── DATASET EXTRACT

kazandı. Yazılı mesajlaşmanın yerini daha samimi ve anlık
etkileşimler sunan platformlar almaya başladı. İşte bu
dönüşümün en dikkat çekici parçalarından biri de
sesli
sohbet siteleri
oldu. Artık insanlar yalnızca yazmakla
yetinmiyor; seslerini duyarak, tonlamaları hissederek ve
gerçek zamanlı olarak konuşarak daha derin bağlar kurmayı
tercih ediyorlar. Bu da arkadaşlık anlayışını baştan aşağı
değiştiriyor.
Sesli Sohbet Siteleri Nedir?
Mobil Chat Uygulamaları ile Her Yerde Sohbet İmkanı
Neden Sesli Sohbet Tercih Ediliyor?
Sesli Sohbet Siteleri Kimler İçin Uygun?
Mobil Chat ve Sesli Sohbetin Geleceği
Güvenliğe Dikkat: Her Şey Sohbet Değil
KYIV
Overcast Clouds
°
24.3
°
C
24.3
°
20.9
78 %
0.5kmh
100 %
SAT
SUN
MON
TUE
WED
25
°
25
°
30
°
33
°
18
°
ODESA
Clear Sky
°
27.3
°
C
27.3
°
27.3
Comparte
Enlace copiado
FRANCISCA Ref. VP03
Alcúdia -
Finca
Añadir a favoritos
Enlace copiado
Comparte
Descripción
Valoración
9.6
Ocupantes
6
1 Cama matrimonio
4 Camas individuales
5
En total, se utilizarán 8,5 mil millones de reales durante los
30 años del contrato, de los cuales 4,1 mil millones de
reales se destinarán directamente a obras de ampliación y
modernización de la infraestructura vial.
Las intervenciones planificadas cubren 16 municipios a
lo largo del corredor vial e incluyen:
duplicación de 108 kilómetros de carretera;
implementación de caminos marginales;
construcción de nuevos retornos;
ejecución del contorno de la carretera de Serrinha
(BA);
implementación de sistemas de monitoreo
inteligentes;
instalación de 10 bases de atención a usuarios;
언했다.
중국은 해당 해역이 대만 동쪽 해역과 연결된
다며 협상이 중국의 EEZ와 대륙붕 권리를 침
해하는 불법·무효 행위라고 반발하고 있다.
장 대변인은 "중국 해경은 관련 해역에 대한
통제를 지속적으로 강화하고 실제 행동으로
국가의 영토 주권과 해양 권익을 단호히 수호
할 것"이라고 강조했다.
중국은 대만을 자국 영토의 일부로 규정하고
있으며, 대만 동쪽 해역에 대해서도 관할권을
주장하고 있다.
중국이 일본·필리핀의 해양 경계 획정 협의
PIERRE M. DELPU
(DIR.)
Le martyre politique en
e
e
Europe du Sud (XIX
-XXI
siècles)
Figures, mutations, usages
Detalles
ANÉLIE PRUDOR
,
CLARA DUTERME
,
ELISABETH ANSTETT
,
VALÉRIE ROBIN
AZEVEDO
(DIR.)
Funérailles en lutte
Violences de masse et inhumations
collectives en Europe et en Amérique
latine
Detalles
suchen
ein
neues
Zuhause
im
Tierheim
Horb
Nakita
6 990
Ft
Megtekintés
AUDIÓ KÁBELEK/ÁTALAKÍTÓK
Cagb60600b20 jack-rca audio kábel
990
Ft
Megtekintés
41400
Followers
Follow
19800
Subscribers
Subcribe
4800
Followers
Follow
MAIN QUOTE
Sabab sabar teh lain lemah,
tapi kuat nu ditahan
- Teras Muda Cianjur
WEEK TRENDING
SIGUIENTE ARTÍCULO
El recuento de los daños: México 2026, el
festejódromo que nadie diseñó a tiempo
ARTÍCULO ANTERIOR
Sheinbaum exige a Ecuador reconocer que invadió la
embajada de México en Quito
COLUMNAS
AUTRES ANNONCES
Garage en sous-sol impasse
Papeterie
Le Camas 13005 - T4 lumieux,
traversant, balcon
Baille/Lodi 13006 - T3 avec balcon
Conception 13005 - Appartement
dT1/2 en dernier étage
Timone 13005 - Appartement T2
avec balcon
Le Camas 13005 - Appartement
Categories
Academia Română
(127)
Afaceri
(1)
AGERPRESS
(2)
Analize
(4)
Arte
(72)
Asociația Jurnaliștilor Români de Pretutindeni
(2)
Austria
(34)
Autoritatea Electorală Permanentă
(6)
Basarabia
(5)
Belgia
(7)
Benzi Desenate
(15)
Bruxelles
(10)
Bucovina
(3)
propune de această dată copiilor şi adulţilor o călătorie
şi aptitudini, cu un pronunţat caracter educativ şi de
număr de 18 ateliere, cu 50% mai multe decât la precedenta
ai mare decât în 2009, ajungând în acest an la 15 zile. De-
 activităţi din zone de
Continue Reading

────

### PROBLEM STATEMENT
Which lines in the listing above contain the string "Camas"? Copy each of those lines and leave out all the others.

### TASK OUTPUT
4 Camas individuales
Le Camas 13005 - T4 lumieux,
Le Camas 13005 - Appartement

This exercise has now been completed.